Starting at the line with "(1008, 321) none" and going on through the line with "-> [404,978,464,996] basics)", reproduce each line in the records below exactly and nothing more.

[Start of Attachment]

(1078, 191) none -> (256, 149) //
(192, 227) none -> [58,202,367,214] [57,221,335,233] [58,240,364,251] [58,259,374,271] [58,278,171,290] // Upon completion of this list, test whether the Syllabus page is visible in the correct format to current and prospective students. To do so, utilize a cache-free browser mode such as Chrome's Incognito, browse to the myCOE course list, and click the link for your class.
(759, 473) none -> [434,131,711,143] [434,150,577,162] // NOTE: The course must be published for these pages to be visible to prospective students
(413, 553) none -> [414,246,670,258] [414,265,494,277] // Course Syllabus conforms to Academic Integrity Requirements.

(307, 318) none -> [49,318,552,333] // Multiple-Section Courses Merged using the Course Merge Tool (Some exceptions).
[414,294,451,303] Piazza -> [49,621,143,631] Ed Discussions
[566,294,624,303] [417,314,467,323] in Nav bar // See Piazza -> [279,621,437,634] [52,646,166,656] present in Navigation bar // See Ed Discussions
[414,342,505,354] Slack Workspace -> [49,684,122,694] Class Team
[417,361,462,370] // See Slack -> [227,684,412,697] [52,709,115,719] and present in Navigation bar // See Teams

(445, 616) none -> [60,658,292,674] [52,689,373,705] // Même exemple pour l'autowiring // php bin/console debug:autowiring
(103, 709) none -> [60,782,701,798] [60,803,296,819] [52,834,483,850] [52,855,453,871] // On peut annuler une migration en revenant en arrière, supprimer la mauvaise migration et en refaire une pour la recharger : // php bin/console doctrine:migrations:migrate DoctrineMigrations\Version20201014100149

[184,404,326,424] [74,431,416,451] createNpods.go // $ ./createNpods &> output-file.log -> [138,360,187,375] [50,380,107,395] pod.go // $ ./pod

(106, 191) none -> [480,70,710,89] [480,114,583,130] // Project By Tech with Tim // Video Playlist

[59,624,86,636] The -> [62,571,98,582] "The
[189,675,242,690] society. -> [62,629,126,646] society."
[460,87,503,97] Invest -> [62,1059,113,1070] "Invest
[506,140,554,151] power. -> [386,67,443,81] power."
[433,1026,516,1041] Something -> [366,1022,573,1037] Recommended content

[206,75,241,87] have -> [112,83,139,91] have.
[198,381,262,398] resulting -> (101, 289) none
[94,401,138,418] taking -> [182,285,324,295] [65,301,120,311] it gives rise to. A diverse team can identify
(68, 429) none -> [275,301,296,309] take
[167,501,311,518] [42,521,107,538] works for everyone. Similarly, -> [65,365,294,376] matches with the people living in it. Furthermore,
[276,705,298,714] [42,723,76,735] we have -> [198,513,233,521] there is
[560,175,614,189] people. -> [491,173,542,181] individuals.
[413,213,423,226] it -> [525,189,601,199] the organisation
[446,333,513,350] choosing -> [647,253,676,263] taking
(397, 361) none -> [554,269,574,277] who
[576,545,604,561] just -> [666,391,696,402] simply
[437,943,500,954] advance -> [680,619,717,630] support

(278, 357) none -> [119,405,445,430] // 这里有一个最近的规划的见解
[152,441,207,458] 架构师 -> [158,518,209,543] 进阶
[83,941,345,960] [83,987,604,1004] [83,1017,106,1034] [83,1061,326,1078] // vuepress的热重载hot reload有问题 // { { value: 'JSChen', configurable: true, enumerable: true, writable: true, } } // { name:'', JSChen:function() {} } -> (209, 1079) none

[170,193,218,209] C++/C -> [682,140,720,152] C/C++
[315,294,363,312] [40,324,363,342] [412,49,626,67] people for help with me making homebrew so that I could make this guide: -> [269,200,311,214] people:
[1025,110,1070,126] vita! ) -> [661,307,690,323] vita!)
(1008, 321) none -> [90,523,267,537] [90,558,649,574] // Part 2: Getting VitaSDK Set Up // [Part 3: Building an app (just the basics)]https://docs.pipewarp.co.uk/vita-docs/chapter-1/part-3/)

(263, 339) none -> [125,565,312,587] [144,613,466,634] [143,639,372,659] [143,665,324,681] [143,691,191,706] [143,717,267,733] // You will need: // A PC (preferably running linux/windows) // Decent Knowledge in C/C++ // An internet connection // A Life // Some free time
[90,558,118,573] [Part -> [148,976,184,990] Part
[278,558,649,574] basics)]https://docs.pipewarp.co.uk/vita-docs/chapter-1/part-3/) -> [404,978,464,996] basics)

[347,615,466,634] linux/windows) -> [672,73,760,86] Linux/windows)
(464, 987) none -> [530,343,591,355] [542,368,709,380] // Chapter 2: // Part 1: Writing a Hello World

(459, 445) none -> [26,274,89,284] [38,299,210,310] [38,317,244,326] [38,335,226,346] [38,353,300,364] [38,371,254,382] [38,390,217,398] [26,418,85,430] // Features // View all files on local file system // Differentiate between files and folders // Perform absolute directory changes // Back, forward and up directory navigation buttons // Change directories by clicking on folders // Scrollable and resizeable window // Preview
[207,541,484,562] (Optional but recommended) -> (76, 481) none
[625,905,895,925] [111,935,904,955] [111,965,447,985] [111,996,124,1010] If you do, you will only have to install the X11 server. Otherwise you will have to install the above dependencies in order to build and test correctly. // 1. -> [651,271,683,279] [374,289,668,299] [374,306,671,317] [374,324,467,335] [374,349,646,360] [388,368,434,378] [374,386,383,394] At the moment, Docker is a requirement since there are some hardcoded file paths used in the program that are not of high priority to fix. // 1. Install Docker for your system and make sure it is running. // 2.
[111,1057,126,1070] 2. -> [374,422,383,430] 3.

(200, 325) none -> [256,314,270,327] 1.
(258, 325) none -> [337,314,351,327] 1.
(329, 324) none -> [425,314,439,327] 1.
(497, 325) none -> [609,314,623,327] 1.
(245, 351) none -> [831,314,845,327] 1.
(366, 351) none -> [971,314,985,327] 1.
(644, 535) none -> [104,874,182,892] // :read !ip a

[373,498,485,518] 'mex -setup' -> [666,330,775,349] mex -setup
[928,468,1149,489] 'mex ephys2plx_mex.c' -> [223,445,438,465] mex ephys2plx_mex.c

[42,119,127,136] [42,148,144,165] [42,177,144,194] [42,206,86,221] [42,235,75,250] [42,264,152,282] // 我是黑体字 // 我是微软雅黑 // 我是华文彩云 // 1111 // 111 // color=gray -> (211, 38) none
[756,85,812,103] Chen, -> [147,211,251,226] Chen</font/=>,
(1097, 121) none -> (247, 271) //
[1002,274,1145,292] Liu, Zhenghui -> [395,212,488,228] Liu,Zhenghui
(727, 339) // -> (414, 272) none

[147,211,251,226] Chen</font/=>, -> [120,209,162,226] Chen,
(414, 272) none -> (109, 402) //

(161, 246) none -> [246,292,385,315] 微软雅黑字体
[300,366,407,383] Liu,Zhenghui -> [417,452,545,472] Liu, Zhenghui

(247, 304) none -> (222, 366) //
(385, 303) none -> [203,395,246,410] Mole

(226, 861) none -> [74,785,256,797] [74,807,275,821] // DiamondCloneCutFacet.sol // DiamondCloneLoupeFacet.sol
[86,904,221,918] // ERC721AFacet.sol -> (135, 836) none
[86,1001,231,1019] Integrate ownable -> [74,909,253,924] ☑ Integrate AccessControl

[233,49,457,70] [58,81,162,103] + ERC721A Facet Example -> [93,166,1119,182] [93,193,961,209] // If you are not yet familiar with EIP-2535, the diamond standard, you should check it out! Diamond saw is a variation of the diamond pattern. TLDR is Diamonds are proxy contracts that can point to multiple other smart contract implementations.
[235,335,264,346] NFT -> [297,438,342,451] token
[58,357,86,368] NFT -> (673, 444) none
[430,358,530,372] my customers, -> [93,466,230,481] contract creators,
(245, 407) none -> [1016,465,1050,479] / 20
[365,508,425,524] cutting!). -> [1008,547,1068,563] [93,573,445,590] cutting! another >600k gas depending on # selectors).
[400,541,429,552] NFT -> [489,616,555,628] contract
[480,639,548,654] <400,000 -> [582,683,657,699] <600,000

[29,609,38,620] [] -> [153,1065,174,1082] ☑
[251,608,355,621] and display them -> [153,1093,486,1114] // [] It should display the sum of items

[End of Attachment]

• [WRITTEN RESPONSE]:
(1008, 321) none -> [90,523,267,537] [90,558,649,574] // Part 2: Getting VitaSDK Set Up // [Part 3: Building an app (just the basics)]https://docs.pipewarp.co.uk/vita-docs/chapter-1/part-3/)

(263, 339) none -> [125,565,312,587] [144,613,466,634] [143,639,372,659] [143,665,324,681] [143,691,191,706] [143,717,267,733] // You will need: // A PC (preferably running linux/windows) // Decent Knowledge in C/C++ // An internet connection // A Life // Some free time
[90,558,118,573] [Part -> [148,976,184,990] Part
[278,558,649,574] basics)]https://docs.pipewarp.co.uk/vita-docs/chapter-1/part-3/) -> [404,978,464,996] basics)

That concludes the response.